▸ **EXCERPTED PASSAGE**:
[postgis-users] Using SRID with meters, but still not getting UNITS in meters with ST_DWithin

Paul Ramsey pramsey at cleverelephant.ca
Tue Apr 12 12:50:22 PDT 2016


This:

"while lat-long SRIDs (like 4326) say the units are "meters""

is not correct. Long-lat SRS's pretty clearly state their units are
degrees. More to the point, the units are evaluated in a spherical
context, not a planar one, so applying planar calculations to them
will yield junk answers. You want to apply planar calculations to
planar coordinates, and spherical calculations to spherical
coordinates.

This is why we have the geometry (planar) and geography (spherical) bifurcation.

In my previous email I gave you a recipe to run your problem in
geography (spherical) space. Since you've sort of indicated that your
data are USA only, I'll also give you a planar (geometry) recipe,
using a suitable planar projection for the USA.

We will use the USA National Atlas Albers projection
(https://epsg.io/2163) for this example. It won't provide meter-level
accuracy over such a wide area, but presumable for something as coarse
as a "postal codes in radius" query, that won't matter.

ALTER TABLE tpostalcoordinate ADD COLUMN geom geometry(point, 2136);
UPDATE tpostalcoordinate SET geom =
ST_Transform(ST_SetSRID(ST_MakePoint(longitude, latitude), 4326),2163);
CREATE INDEX tpostalcoordinate_geom_ix ON tpostalcoordinate USING GIST (geom);
SELECT a.*
  FROM tpostalcoordinate a
  JOIN  tpostalcoordinate  b
  ON ST_DWithin(a.geom, b.geom, 10000)
  WHERE
    a.countrycode2tcountry = 'US' AND
    b.countrycode2tcountry = 'US' AND
    b.postalcode = '94404';

Note the differences with the geography approach:

- use use the geometry type, and we populate the column with data
transformed into our working planar projection
- then we're free to just use ST_DWithin(geom, geom, radius) and
everything magically works fine.

ATB,

P


On Tue, Apr 12, 2016 at 12:40 PM, Michael Moore <michaeljmoore at gmail.com> wrote:
> Lee, Paul,
> Thanks so much for your time.
> Lee,
> My understanding is that there are about 42,000 zips in the US, So a cross
> join should result in about 1.7 Billion entries into the
> postal_zone_distance table. Maybe that's not so bad, I'll have to run the
> numbers. Where as this might be the fastest possible solution, it's probably
> over-kill for my meager needs. I understand what you mean by needing to know
> first the SRID of the Latitude and Longitude from my source table. It means
> very little without knowing the Datum from which they were derived. Thanks
> to some youtube videos I think I grasp this.
>
> You said:
>>
>>  ...while lat-long SRIDs (like 4326) say the units are "meters",
>> ST_Distance and other distance and area functions always just work in
>> Cartesian coordinates, meaning they treat long and lat as X and Y in a
>> Cartesian plan and they take parameters and return answers in degrees, which
>> isn't really meaningful.

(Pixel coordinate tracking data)

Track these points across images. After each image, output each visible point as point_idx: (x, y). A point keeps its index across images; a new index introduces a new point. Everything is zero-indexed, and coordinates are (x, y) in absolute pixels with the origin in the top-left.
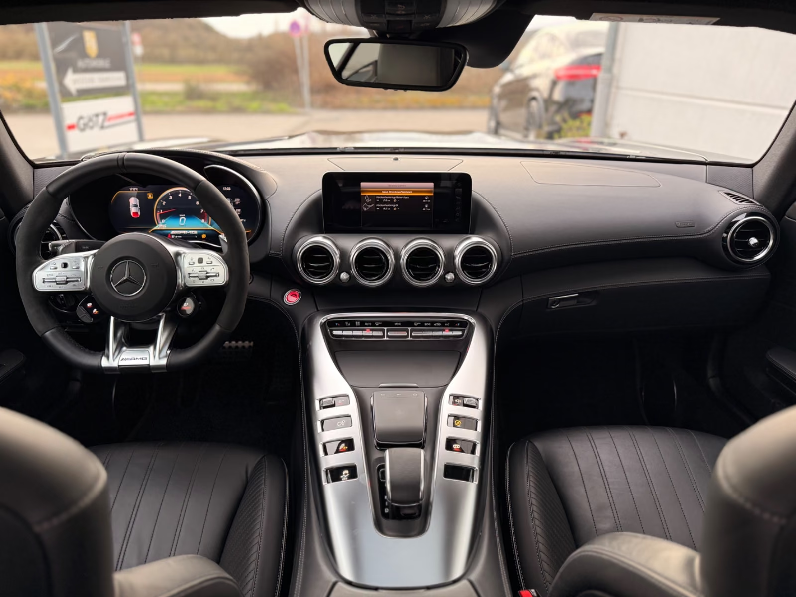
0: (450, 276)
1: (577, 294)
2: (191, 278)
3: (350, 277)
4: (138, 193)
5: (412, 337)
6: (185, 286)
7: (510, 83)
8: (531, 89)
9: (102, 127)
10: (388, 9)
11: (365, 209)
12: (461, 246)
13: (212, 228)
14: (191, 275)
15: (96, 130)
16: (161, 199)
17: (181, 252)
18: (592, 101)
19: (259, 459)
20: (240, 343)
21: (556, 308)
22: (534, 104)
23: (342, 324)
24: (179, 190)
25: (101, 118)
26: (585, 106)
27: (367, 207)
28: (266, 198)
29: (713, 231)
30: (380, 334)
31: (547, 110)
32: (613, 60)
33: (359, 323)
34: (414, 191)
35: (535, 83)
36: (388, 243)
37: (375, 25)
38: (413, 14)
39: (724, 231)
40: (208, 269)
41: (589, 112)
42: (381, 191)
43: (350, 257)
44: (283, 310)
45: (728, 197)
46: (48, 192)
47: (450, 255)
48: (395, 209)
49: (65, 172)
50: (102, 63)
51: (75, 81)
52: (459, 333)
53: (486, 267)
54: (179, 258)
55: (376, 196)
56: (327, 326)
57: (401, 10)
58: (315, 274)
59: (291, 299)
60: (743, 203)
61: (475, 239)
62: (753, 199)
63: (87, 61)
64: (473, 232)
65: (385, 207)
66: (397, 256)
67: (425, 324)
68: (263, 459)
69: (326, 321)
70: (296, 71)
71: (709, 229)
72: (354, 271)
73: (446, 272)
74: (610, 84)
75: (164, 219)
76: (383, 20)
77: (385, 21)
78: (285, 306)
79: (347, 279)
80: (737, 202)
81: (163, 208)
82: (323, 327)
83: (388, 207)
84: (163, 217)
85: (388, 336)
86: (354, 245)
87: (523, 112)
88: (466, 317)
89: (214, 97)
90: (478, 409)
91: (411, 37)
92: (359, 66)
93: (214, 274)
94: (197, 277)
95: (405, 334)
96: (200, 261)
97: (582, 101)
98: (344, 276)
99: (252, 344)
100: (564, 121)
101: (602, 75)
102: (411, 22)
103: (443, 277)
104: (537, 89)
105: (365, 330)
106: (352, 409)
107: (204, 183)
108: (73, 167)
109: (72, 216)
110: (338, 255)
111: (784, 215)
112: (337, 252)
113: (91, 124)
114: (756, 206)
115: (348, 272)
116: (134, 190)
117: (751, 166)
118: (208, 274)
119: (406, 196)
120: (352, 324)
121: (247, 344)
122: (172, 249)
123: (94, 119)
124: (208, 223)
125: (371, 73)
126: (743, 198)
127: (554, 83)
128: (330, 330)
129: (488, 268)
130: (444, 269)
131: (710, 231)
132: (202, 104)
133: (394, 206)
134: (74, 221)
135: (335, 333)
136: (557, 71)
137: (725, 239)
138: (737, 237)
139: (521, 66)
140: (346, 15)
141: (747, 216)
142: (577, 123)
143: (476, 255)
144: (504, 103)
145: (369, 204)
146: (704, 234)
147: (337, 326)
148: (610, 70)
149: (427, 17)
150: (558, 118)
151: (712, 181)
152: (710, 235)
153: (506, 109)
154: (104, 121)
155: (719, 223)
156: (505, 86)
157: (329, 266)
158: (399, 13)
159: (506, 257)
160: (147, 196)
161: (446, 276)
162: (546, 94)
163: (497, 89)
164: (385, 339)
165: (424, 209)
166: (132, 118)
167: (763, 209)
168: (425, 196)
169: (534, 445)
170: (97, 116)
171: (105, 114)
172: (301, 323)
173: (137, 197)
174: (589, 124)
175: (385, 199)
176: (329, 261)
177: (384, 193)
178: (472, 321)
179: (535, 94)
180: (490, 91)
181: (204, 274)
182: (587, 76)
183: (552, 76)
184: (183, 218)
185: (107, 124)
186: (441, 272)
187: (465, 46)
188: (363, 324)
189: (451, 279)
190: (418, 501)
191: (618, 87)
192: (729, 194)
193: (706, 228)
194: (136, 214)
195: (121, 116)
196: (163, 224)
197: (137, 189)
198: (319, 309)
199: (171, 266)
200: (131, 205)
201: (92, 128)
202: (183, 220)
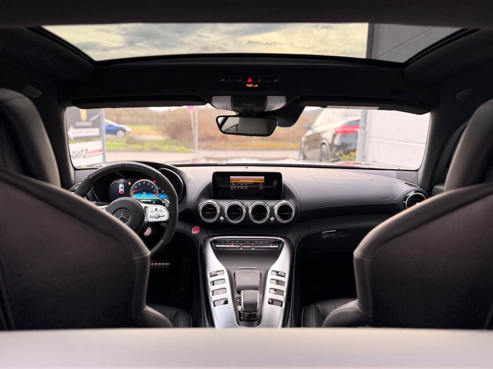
0: (272, 219)
1: (335, 231)
2: (151, 218)
3: (224, 219)
4: (124, 182)
5: (254, 248)
6: (148, 221)
7: (310, 136)
8: (323, 139)
9: (85, 157)
10: (244, 105)
11: (232, 189)
12: (277, 205)
13: (158, 199)
14: (151, 216)
15: (81, 158)
16: (135, 185)
17: (148, 206)
18: (356, 144)
19: (177, 311)
20: (163, 264)
21: (326, 237)
22: (324, 146)
23: (220, 242)
24: (144, 181)
25: (84, 152)
26: (352, 148)
27: (233, 188)
28: (186, 184)
29: (399, 200)
30: (239, 246)
31: (331, 150)
32: (366, 123)
33: (228, 241)
34: (255, 180)
35: (324, 136)
36: (243, 203)
37: (239, 110)
38: (254, 107)
39: (403, 200)
40: (160, 213)
41: (355, 151)
42: (239, 180)
43: (224, 210)
44: (191, 236)
45: (406, 184)
46: (89, 178)
47: (272, 209)
48: (246, 189)
49: (94, 172)
50: (88, 124)
51: (73, 133)
52: (277, 246)
53: (290, 214)
54: (146, 209)
55: (237, 182)
56: (213, 243)
57: (249, 105)
58: (208, 218)
59: (195, 232)
60: (413, 187)
61: (284, 202)
62: (418, 185)
63: (81, 123)
64: (284, 199)
65: (241, 188)
66: (247, 209)
67: (261, 242)
68: (179, 311)
69: (212, 241)
70: (190, 129)
71: (397, 198)
72: (226, 216)
73: (270, 217)
74: (365, 135)
75: (135, 194)
76: (242, 109)
77: (243, 109)
78: (192, 234)
79: (223, 220)
80: (409, 187)
81: (135, 189)
82: (211, 243)
83: (243, 188)
84: (135, 193)
85: (242, 248)
86: (226, 204)
87: (318, 151)
88: (280, 239)
89: (142, 143)
90: (285, 277)
91: (254, 115)
92: (228, 127)
93: (162, 216)
94: (154, 217)
95: (251, 247)
96: (156, 210)
97: (351, 145)
98: (222, 218)
99: (169, 264)
100: (341, 155)
101: (359, 131)
102: (253, 109)
103: (269, 219)
104: (325, 139)
105: (231, 245)
106: (226, 276)
107: (161, 175)
108: (97, 170)
109: (93, 192)
110: (219, 209)
111: (432, 192)
112: (219, 207)
113: (79, 155)
114: (418, 188)
115: (224, 216)
116: (122, 180)
117: (417, 171)
118: (159, 216)
119: (251, 182)
120: (225, 242)
121: (167, 264)
122: (143, 205)
123: (81, 152)
124: (157, 196)
125: (235, 129)
126: (413, 185)
127: (334, 136)
128: (214, 245)
129: (290, 215)
130: (269, 215)
131: (397, 200)
132: (136, 146)
133: (246, 187)
134: (93, 194)
135: (216, 246)
136: (336, 129)
137: (405, 204)
138: (410, 203)
139: (317, 127)
140: (226, 106)
141: (415, 192)
142: (348, 156)
143: (284, 210)
144: (307, 147)
145: (234, 186)
146: (395, 201)
147: (218, 243)
148: (364, 128)
149: (259, 108)
150: (337, 154)
151: (398, 178)
152: (398, 201)
153: (309, 149)
154: (86, 154)
155: (401, 196)
156: (307, 137)
157: (215, 213)
158: (248, 106)
159: (299, 210)
160: (128, 183)
161: (270, 219)
162: (330, 142)
163: (303, 139)
164: (241, 249)
165: (260, 189)
166: (101, 152)
167: (421, 190)
168: (260, 183)
169: (317, 306)
170: (82, 151)
171: (87, 150)
172: (200, 242)
173: (123, 184)
174: (355, 157)
175: (242, 184)
176: (215, 211)
177: (241, 181)
178: (283, 240)
179: (324, 141)
180: (300, 140)
181: (158, 216)
182: (353, 131)
183: (333, 132)
184: (144, 193)
185: (87, 155)
186: (268, 216)
187: (276, 118)
188: (230, 242)
189: (272, 220)
190: (256, 311)
191: (369, 137)
192: (406, 183)
193: (396, 198)
194: (122, 192)
195: (95, 151)
196: (135, 197)
197: (123, 180)
198: (209, 235)
199: (142, 213)
200: (120, 187)
201: (79, 157)
202: (144, 195)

▸ **SET OF TASKS**:
1. According to the PostGIS email, why shouldn't planar calculations be applied to long-lat coordinates? Answer in one to three sentences.
2. Decide whether each statement agrees with the PostGIS email. Answer yes or no, and quote the words from the email that settle it. (a) Long-lat SRS's state that their units are meters. (b) The planar example uses the USA National Atlas Albers projection. (c) The chosen projection gives meter-level accuracy over a wide area.
3. Quote the PostGIS email word for word, from "In my previous" up to and including "that won't matter.".

▸ **RESPONSES BY ITEM NUMBER**:
1. In long-lat coordinates, the units are evaluated in a spherical context, not a planar one. Applying planar calculations to them will therefore yield junk answers.

2.
(a) No: "Long-lat SRS's pretty clearly state their units are degrees."
(b) Yes: "We will use the USA National Atlas Albers projection"
(c) No: "It won't provide meter-level accuracy over such a wide area"

3.
In my previous email I gave you a recipe to run your problem in
geography (spherical) space. Since you've sort of indicated that your
data are USA only, I'll also give you a planar (geometry) recipe,
using a suitable planar projection for the USA.

We will use the USA National Atlas Albers projection
(https://epsg.io/2163) for this example. It won't provide meter-level
accuracy over such a wide area, but presumable for something as coarse
as a "postal codes in radius" query, that won't matter.